After HB 3 was sent to The Governor of Florida, PEN America along with the Chamber of Progress, PRISM, The Trevor Project, The First Amendment Foundation, LGBT Tech, American Civil Liberties Union, and NetChoice sent a letter against him to veto it, arguing that it was unconstitutional. Ron DeSantis signed HB 3 into law on March 25, 2024.

On October 28, 2024, the Computer and Communications Industry Association along with NetChoice would file a lawsuit against the Attorney General of Florida to The Northern District Court of Florida to block the law before it takes effect on January 1, 2025.

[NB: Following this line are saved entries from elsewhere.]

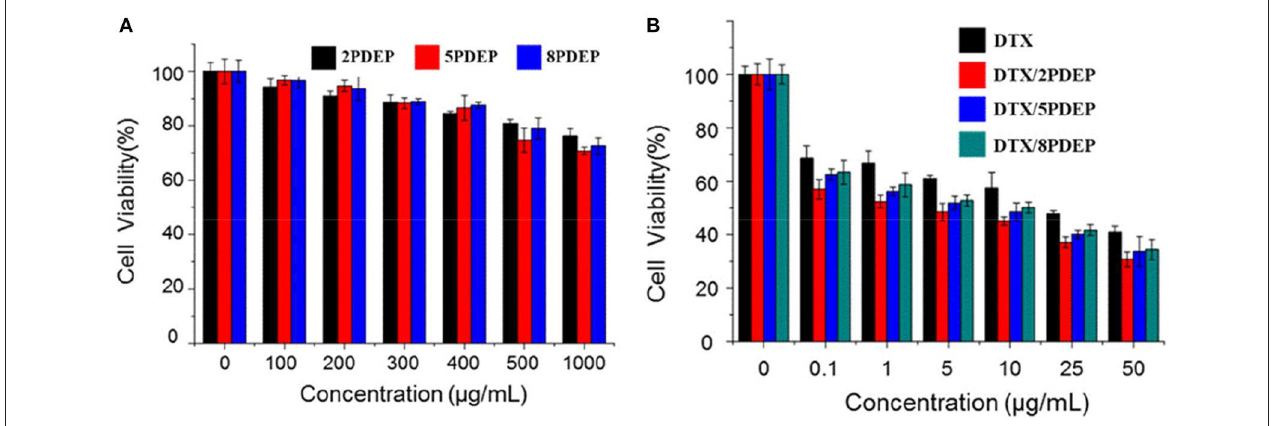
FIGURE 6 | Cytotoxicity of different drug forms for HepG2 cells. (A) Different PDEP micelle forms; (B) different DTX drug forms.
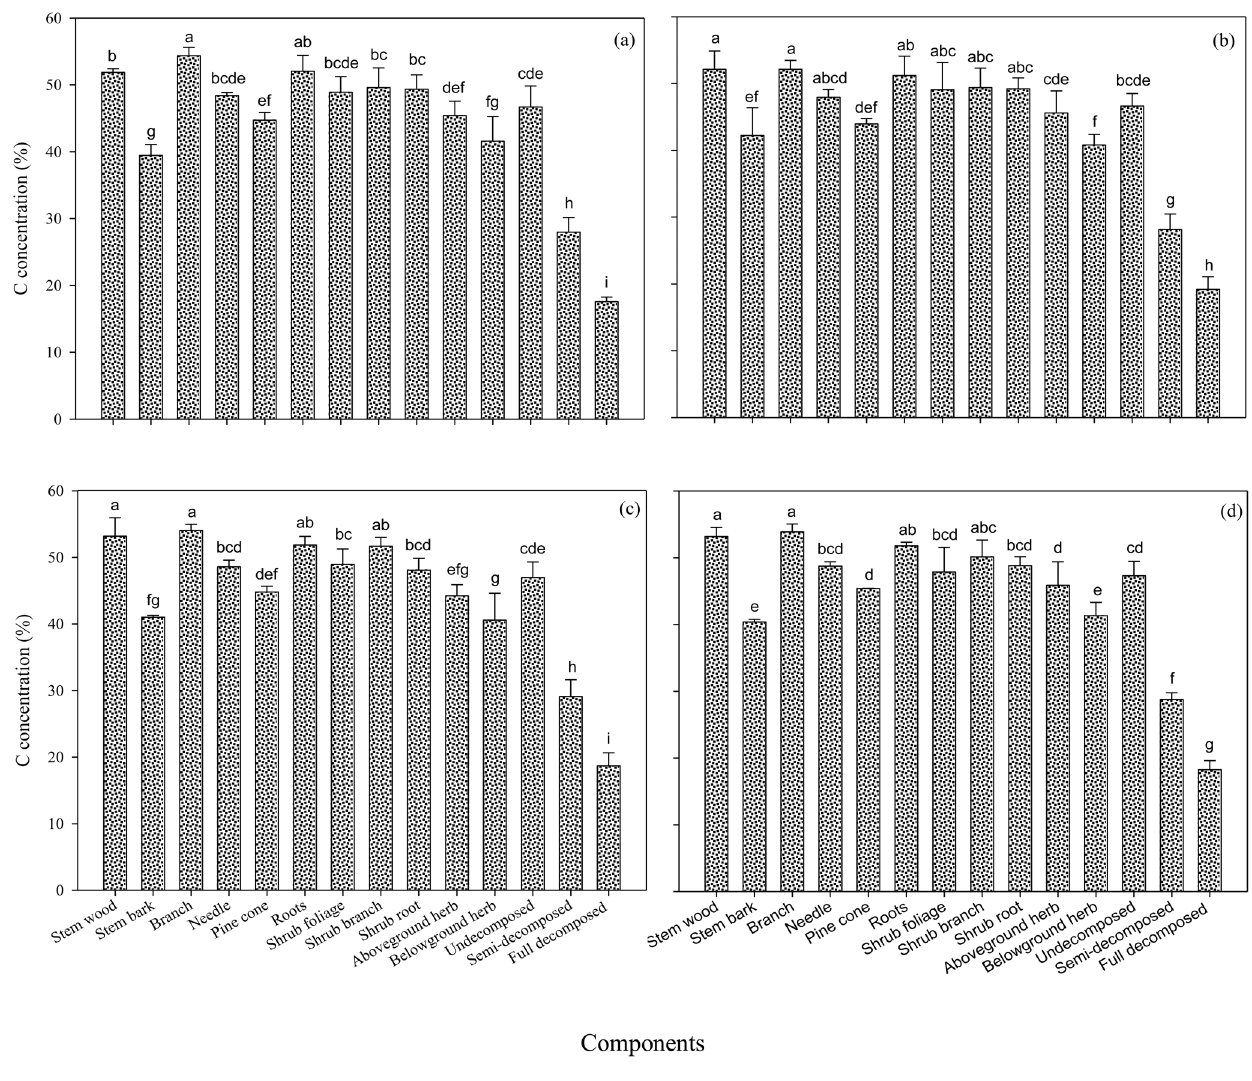
Figure 2. Biomass C concentrations of different components in the young (a), middle-aged (b), immature (c), and mature (d) P. tabulaeformis forests. Different lowercase letters indicate a significant difference within-stand ( p , 0.05).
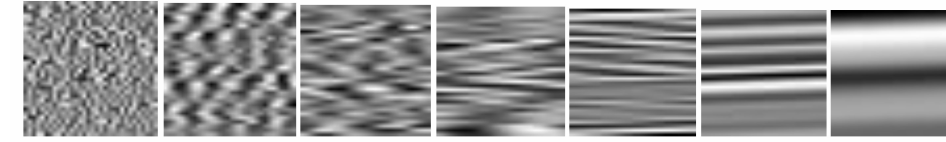
Figure 9. The corresponding grey images of the first seven orders of the IMF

=== NetChoice v. Bonta II ===

On November 12, 2024, Netchoice sued the attorney general of California again over the new state law SB 976 which restricts some design features and personalized algorithms without parental consent for minors under 18 and require covered platforms disclose how many minors are having restrictions on them. NetChoice make claims that the law violated the First Amendment of the United States Constitution. On December 31, 2024, the Judge for the case in the District Court only blocked the provisions for disclosing how many minors are following the restrictions and only one of the restrictions that being the one that blocked notifications for minors during school and nighttime hours. Netchoice would appeal this ruling, and the law would be enjoined pending appeal, but would be lifted in part when the Ninth Circuit Court of Appeals found most of the law constitutional in September 2025 and affirmed the districts courts denial of an injunction except as to the restrictions on minors being able to view the like count. NetChoice has since asked for a rehearing.

== Controversy ==
In April 2024, The Intercept revealed that NetChoice had made donations in excess of $800,000 to organizations that went on to file amicus briefs in support of its arguments in multiple lawsuits, including a $450,000 contribution in 2022 to TechFreedom, a nonprofit think tank that later filed an amicus brief in support of NetChoice's argument in NetChoice v. Paxton.

In January 2025, NetChoice and TechNet sued the U.S. Consumer Financial Protection Bureau to block a new rule which gave the regulator supervisory authority over payment apps and digital wallets from large non-banks.